Wednesday, June 4, 2025
Who am I, anyway?
A while back, I had ChatGPT generate a brief biography about me. Admittedly the prompt was not especially sophisticated: "Who is Arlin James Benjamin Jr., PhD?" Here is what it came up with"
Arlin James Benjamin Jr., Ph.D., is an American psychologist and professor emeritus at Humboldt State University in California. He has made significant contributions to the field of psychology through his research on intelligence, creativity, and personality.
Dr. Benjamin is best known for his work on the HEXACO model of personality, which posits six dimensions of personality: Honesty-Humility, Emotionality, Extraversion, Agreeableness, Conscientiousness, and Openness to Experience. His research on this model has been cited extensively in the field of personality psychology.
In addition to his work on personality, Dr. Benjamin has also conducted research on intelligence and creativity, particularly in the area of divergent thinking. He is the co-author of the Torrance Tests of Creative Thinking, a widely used assessment tool for measuring creativity in children and adults.

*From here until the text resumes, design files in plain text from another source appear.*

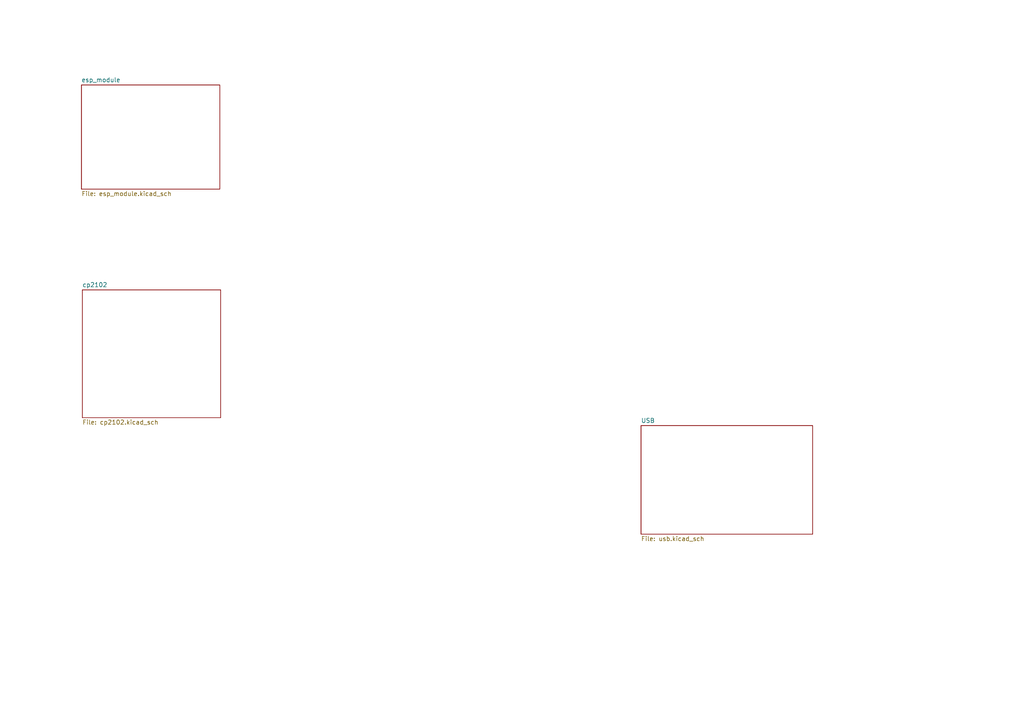
<source format=kicad_sch>
(kicad_sch (version 20230121) (generator eeschema)

  (uuid 1e474e69-703f-468a-b656-74c58d9d51b8)

  (paper "A4")

  


  (sheet (at 23.622 24.638) (size 40.132 30.226) (fields_autoplaced)
    (stroke (width 0.1524) (type solid))
    (fill (color 0 0 0 0.0000))
    (uuid 279df6e1-d31e-4749-98df-4867127affcd)
    (property "Sheetname" "esp_module" (at 23.622 23.9264 0)
      (effects (font (size 1.27 1.27)) (justify left bottom))
    )
    (property "Sheetfile" "esp_module.kicad_sch" (at 23.622 55.4486 0)
      (effects (font (size 1.27 1.27)) (justify left top))
    )
    (instances
      (project "Scout_Board"
        (path "/e58a9779-147f-4c0c-a745-6e9bc8ec0357/0f4ab782-3a9f-494a-893b-baa6f704c497" (page "7"))
      )
    )
  )

  (sheet (at 23.876 84.074) (size 40.132 37.084) (fields_autoplaced)
    (stroke (width 0.1524) (type solid))
    (fill (color 0 0 0 0.0000))
    (uuid 7f38b1b8-e3fe-44cb-a338-7a6a16c4ea1d)
    (property "Sheetname" "cp2102" (at 23.876 83.3624 0)
      (effects (font (size 1.27 1.27)) (justify left bottom))
    )
    (property "Sheetfile" "cp2102.kicad_sch" (at 23.876 121.7426 0)
      (effects (font (size 1.27 1.27)) (justify left top))
    )
    (instances
      (project "Scout_Board"
        (path "/e58a9779-147f-4c0c-a745-6e9bc8ec0357/0f4ab782-3a9f-494a-893b-baa6f704c497" (page "8"))
      )
    )
  )

  (sheet (at 185.928 123.444) (size 49.784 31.496) (fields_autoplaced)
    (stroke (width 0.1524) (type solid))
    (fill (color 0 0 0 0.0000))
    (uuid c9e6cb7f-6817-4d90-96f9-4f3748cbe530)
    (property "Sheetname" "USB" (at 185.928 122.7324 0)
      (effects (font (size 1.27 1.27)) (justify left bottom))
    )
    (property "Sheetfile" "usb.kicad_sch" (at 185.928 155.5246 0)
      (effects (font (size 1.27 1.27)) (justify left top))
    )
    (instances
      (project "Scout_Board"
        (path "/e58a9779-147f-4c0c-a745-6e9bc8ec0357/0f4ab782-3a9f-494a-893b-baa6f704c497" (page "9"))
      )
    )
  )
)

</source>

Dr. Benjamin has published numerous articles in peer-reviewed journals and has received several awards for his contributions to the field of psychology, including the 2013 Distinguished Contributions to Creativity Research Award from the American Psychological Association.
I had no idea that I was apparently even on faculty at Humboldt State University, nor that I had any of the above accomplishments. If you wonder why I remain skeptical about AI, here is just a taste. Using AI to generate a professional biography was an amusing exercise, but it clearly laid out a serious problem: what is generated is far from accurate (I know that is clearly a Captain Obvious statement). In the meantime, I continue to toil in relative obscurity, and not using AI in my writing.